Tao-sheng Commentary on the Lotus Sutra, p230-231The rich man, who was sitting on the lion-like seat, recognized him at first sight as his son. He was delighted. He thought, ‘Now I have found the person to whom I can transfer my treasures and storehouses. I have been thinking of my son all this time, but I have had no way to find him. Now he has come by himself all of a sudden.
Past conditions became reactivated in a subtle way: it is like [the father] “seeing his son.” Although he (the son) again felt like turning away, he was bound to realize afterwards the Greater [Vehicle]. For this reason, [the father was] “greatly pleased.” The profoundly subtle triggering-mechanism arrived in a subtle way, although he did not realize this; thus, “quite suddenly, he came of his own accord.”
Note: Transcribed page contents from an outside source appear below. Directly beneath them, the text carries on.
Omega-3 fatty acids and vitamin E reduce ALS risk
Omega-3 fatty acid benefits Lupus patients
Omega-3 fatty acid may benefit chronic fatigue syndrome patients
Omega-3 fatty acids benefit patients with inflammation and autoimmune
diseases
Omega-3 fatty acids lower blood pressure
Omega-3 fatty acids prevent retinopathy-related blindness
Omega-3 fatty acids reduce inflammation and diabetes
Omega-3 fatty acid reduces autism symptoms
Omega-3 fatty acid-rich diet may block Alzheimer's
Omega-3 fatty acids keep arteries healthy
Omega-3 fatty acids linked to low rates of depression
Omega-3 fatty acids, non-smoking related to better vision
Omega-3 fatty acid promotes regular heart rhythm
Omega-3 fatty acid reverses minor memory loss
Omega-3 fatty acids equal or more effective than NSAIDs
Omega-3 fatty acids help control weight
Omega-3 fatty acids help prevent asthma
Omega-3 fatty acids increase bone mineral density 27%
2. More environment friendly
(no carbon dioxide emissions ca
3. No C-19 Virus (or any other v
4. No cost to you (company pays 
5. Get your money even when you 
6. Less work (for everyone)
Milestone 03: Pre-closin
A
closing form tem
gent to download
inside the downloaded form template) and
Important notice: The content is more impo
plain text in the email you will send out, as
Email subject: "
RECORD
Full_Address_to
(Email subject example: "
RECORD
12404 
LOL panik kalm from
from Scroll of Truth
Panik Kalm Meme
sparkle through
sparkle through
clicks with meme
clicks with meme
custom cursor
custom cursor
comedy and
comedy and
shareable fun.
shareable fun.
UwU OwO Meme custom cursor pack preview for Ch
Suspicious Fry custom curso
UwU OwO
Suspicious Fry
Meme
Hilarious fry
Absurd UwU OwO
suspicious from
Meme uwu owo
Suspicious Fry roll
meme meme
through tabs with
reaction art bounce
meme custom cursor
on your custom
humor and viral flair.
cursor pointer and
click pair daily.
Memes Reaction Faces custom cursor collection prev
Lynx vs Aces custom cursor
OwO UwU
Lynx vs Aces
“He immediately dispatched a man standing beside him to quickly bring back the poor son.
The sixteen feet tall was not “that by which the Buddha was” he was, as it were, “an attendant.” The “attendant” wanted to set forth the teaching of the Greater [Vehicle]: he thus “dispatched” a messenger. “Going” to the Greater [Vehicle] was the first thing to do: it was [something) “to follow.”
The messenger ran up to the poor son and caught him.
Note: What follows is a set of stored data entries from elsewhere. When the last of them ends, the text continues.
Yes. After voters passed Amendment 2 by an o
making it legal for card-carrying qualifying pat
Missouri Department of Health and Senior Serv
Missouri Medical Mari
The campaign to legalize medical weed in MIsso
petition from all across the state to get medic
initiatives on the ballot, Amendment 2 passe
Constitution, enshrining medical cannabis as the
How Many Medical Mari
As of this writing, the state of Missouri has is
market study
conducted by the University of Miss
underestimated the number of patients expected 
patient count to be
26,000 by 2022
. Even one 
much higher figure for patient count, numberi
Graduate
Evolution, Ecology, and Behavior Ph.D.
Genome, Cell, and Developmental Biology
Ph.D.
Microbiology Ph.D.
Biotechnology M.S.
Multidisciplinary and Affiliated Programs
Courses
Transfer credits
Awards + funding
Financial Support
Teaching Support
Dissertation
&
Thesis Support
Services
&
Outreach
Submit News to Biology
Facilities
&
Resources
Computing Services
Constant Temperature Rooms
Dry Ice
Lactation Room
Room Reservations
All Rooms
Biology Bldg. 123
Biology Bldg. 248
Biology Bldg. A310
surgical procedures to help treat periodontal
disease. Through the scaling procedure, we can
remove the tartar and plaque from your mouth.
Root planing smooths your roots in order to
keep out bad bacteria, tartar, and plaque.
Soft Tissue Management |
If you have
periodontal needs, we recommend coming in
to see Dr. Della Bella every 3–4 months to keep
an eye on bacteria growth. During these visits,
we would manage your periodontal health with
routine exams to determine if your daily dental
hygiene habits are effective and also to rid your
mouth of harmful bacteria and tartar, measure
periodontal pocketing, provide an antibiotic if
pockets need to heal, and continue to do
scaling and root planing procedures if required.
The wondrous Dharma of the Greater Vehicle is li, which grasps them firmly. li does not allow any lapse; it is something that requires “running.”
The poor son was frightened. He cried, ‘You Devil! I have done nothing wrong. Why do you catch me?’
[The Buddha’s] appearance was not what the son originally had anticipated: he was “alarmed.” It greatly offended his feelings, and he “cried out resentfully,” [because] it was like “committing no offense” and yet ending up seized.